_ÉNONCÉ_: D'après l'extrait consacré à la loi sur l'immigration, combien d'années de mariage sont désormais exigées pour qu'Elena obtienne une carte de résident ?

Vous croisez Mamadou, votre voisin du 6ème, un peu plus soucieux et triste que d’habitude, alors vous lui demandez si ça va. Trois ans qu’il n’a pas vu sa femme et ses enfants et qu’il vous parle de les faire venir en France un jour. Il y a 6 mois, il vous avait invité à sa fête car il venait enfin d’être régularisé. Cela lui faisait plaisir aussi d’avoir décroché ce 30m² après tant de galère, c’était indispensable pour présenter une demande de regroupement familial. Pour autant, il n’est même pas sûr que son logement sera acceptable pour que le dossier aboutisse. Seulement, il doit encore attendre un an avant de faire une demande de regroupement, et elle peut être refusée. Pire, il n’est vraiment pas sûr que son pays fasse parvenir les pièces d’état civil nécessaires. Ses amis maliens lui ont dit que cela pouvait prendre des années. Alors, évidemment, il finit par se dire que cette loi ne lui laisse aucune chance de revoir sa famille avant longtemps...surtout qu’il doit la faire venir en une fois.
Thomas, un de vos amis, est tombé fou amoureux d’Elena lors d’un voyage en Ukraine. Après plusieurs allers-retours, Elena est venue en France avec un visa de tourisme et ils se sont mariés. Il pensait que c’était simple qu’elle obtienne un titre de séjour suite à leur mariage. Erreur !! Sa femme est allée à la préfecture pour obtenir un titre de séjour, son visa de tourisme ayant expiré quelques jours auparavant. Mais avec la loi de 2006 ce n’est plus possible. Désormais, pour vivre en France légalement, Elena n’a pas eu d’autre solution que de repartir en Ukraine et de demander un visa de long séjour. Sauf que Thomas vous annonce ce soir qu’elle en est à sa troisième demande sans réponse. Et, si elle finit par l’obtenir, trois ans de mariage (au lieu de deux avant) et la preuve de son intégration leur seront nécessaires pour qu’elle obtienne une carte de résident. Autant dire qu’on dissuade toute personne de se marier avec un étranger dans ces conditions !
Ce soir, vous êtes restés plus tard que d’habitude au boulot, Vous croisez Oury qui vient faire le ménage tous les soirs dans votre entreprise. Vous le connaissez bien, vous discutez souvent ensemble : chaque fois qu’il vous reste des dossiers à terminer. Ce soir, il vous paraît bouleversé. Vous le questionnez. Se sentant en confiance, il vous dit qu’il est sans-papiers. Il n’a pas revu sa famille depuis 1997, date à laquelle il est arrivé en France. Il pensait être régularisé l’année prochaine en prouvant ses dix années de présence et enfin faire venir auprès de lui sa femme et ses enfants. Seulement, la loi est passée aujourd’hui, le droit à une régularisation après 10 ans de présence n’existe plus. Désormais, ses papiers dépendent de l’arbitraire d’une administration poussée chaque jour à multiplier les refus et les expulsions. Oury peut bien rester 30 ans en France, ce sera toujours pareil.

_DONNÉES FOURNIES_:

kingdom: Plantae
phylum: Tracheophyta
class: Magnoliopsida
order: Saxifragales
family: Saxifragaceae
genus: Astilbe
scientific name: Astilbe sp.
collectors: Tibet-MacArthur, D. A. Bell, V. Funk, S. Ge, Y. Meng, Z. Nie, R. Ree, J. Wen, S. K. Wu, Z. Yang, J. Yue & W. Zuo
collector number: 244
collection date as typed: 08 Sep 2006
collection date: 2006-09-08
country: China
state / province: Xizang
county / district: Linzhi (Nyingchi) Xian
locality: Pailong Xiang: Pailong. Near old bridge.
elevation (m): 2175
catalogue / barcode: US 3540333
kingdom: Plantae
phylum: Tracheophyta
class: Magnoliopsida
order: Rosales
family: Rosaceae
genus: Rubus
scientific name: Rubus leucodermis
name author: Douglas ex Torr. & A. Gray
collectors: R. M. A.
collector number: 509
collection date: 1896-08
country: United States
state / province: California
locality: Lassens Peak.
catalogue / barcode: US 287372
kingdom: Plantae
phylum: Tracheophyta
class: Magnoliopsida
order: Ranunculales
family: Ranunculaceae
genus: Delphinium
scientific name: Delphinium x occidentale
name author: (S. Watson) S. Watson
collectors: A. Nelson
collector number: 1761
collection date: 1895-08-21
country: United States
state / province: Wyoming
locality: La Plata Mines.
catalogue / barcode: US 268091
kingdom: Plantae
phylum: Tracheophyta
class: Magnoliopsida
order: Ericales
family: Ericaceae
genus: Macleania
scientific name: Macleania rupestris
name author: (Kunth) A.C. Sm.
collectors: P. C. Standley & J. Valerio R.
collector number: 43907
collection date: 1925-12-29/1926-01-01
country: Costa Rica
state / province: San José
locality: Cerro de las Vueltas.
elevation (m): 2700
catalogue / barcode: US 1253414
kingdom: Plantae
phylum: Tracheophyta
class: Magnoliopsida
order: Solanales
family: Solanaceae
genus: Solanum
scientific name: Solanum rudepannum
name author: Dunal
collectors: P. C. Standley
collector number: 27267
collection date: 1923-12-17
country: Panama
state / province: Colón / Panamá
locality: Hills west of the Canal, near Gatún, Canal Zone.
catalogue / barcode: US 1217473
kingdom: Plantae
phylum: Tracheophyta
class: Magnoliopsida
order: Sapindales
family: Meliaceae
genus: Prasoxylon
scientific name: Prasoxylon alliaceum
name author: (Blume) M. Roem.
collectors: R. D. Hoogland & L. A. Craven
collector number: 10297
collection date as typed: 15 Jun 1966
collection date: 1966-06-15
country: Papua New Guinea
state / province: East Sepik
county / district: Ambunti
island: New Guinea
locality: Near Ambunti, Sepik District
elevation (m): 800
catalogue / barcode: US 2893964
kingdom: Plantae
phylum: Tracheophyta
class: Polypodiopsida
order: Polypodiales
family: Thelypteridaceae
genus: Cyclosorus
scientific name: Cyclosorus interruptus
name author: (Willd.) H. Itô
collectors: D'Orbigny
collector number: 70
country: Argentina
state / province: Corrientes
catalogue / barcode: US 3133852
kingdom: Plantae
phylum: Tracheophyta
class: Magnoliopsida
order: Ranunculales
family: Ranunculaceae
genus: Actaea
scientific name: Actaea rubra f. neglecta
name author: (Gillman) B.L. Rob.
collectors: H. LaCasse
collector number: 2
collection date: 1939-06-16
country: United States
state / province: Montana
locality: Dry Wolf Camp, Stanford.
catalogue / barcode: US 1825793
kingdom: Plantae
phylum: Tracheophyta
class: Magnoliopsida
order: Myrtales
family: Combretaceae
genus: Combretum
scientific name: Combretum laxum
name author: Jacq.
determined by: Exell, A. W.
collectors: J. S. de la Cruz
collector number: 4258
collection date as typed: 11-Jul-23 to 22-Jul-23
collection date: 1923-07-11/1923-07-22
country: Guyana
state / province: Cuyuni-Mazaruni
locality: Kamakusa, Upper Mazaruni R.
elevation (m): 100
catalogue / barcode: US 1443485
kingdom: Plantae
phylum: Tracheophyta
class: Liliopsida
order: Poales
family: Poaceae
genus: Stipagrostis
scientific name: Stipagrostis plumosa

_RÉPONSE COMPLÈTE_: Trois ans de mariage, au lieu de deux auparavant, ainsi que la preuve de son intégration.